* **Input material**

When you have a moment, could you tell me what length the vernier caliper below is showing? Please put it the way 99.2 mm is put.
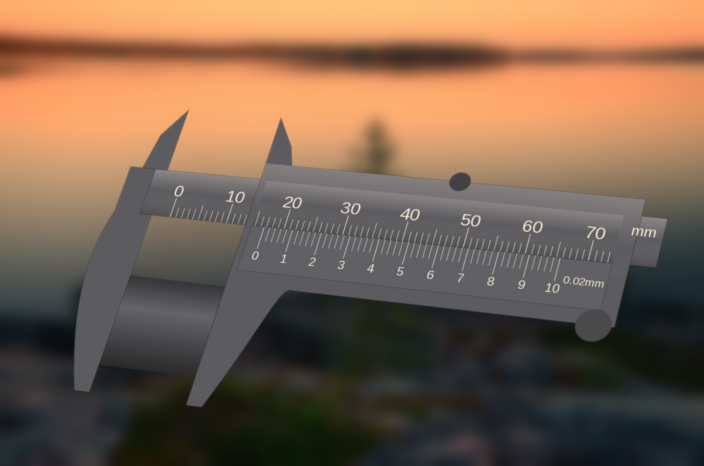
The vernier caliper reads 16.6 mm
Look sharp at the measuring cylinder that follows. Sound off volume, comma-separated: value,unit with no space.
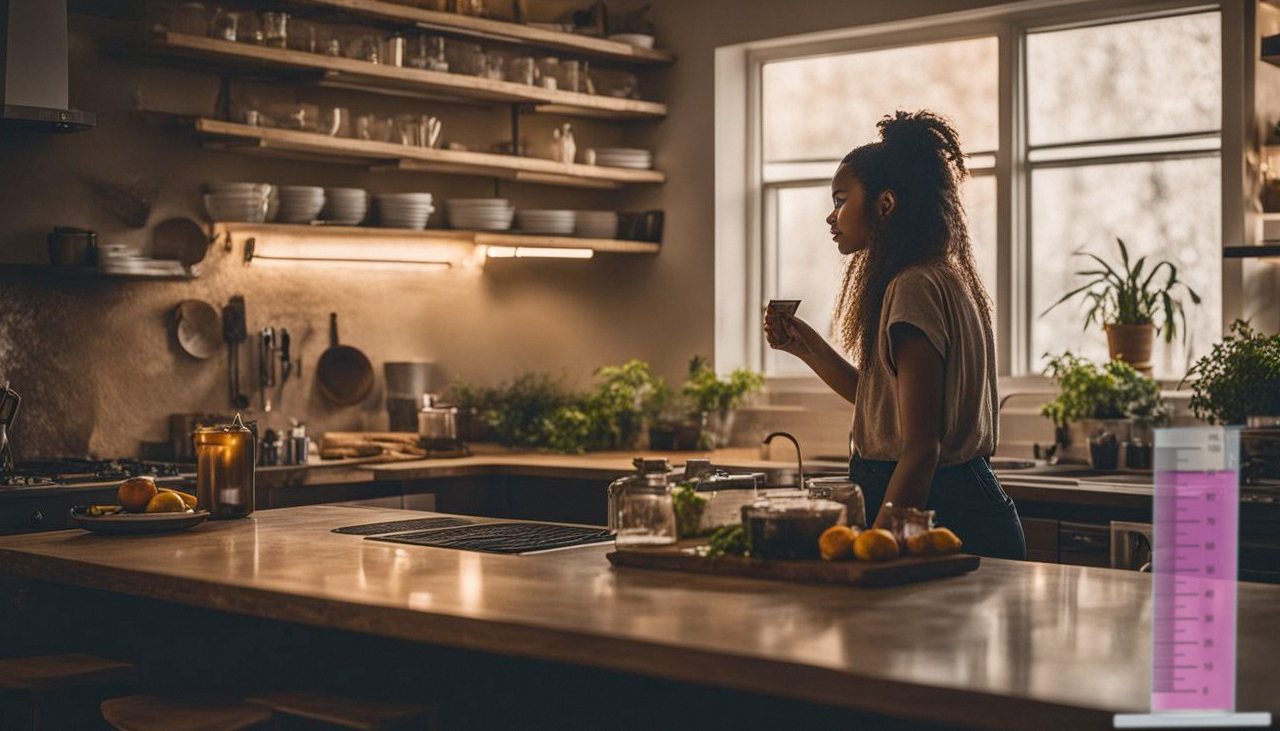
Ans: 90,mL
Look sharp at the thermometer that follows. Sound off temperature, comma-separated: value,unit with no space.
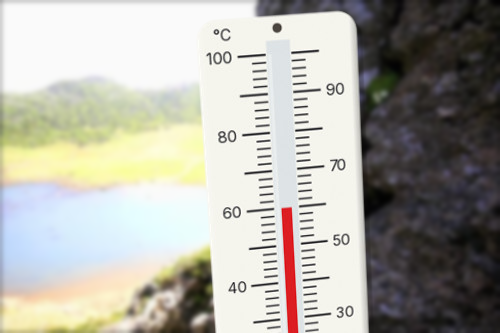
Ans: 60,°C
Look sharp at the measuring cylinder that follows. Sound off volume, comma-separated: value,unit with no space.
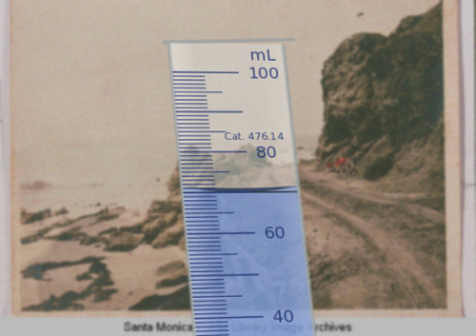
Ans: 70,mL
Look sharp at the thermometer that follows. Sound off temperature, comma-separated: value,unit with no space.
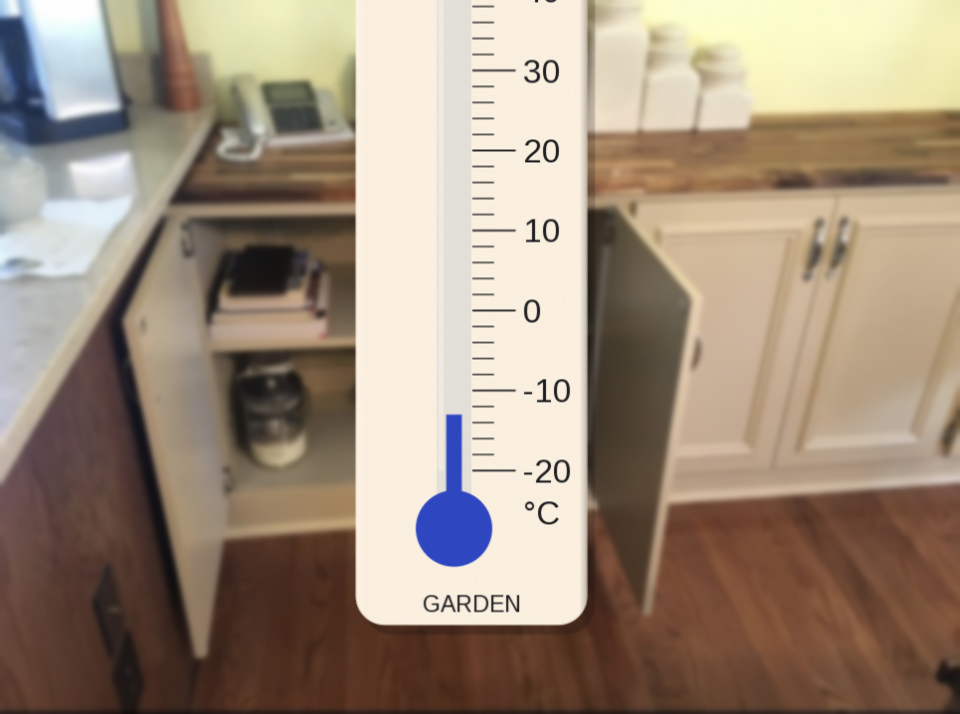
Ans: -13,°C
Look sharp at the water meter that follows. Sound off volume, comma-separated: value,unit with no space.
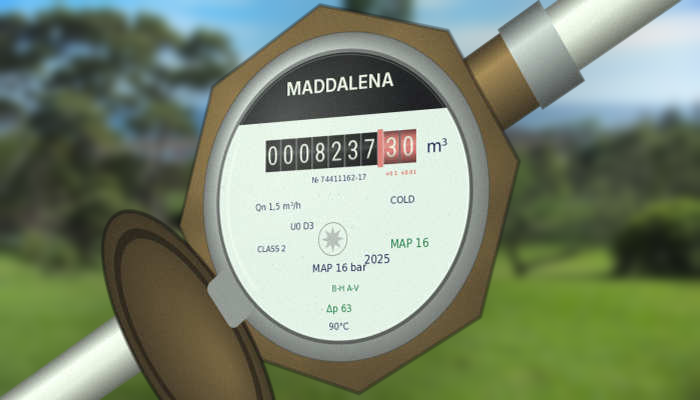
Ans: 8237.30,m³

---

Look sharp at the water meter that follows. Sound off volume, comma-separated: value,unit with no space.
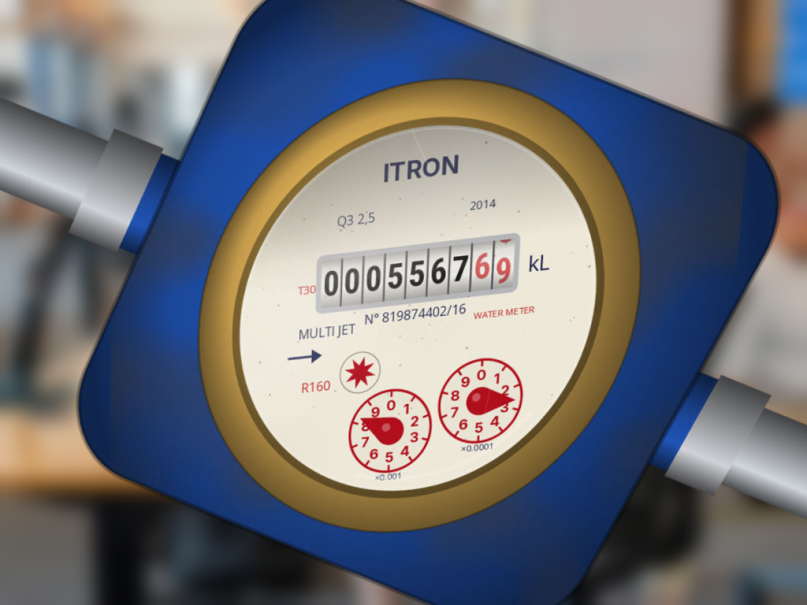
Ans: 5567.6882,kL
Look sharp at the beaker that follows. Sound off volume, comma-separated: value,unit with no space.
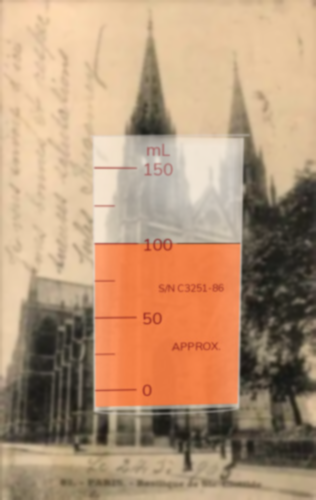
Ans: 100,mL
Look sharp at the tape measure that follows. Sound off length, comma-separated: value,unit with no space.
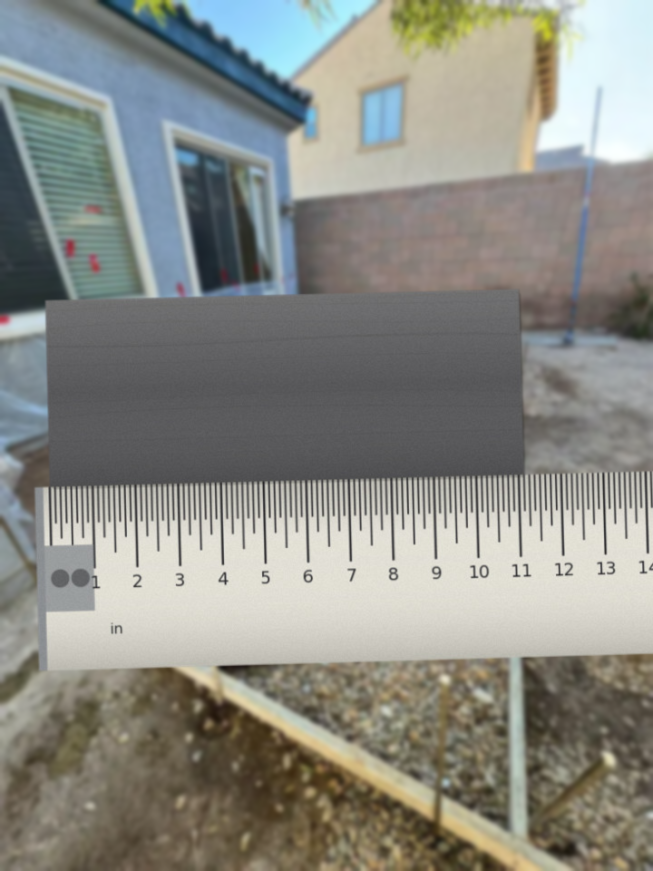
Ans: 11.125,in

--

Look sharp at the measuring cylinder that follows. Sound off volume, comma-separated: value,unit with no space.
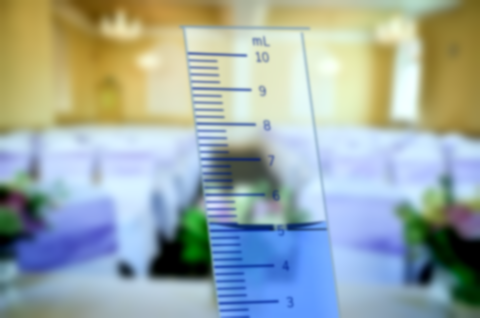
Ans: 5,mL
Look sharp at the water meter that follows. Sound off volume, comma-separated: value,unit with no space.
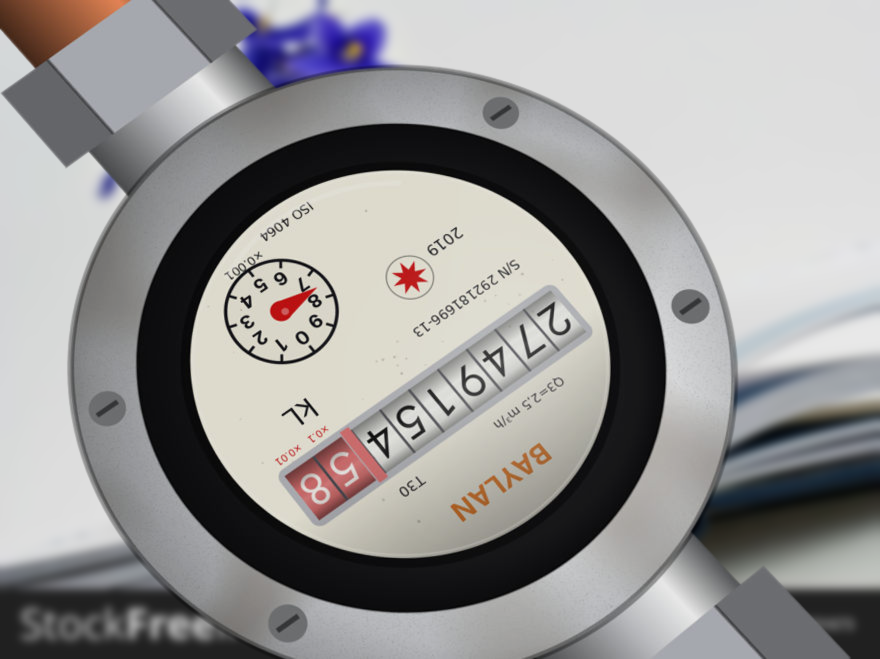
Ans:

* **The problem**
Please return, word for word, the lines starting at the one that contains "Look sharp at the tape" and ending at the one that contains "Ans: 11.125,in", with both of those lines included. Leave the picture out of your answer.

* **Written solution**
Look sharp at the tape measure that follows. Sound off length, comma-separated: value,unit with no space.
Ans: 11.125,in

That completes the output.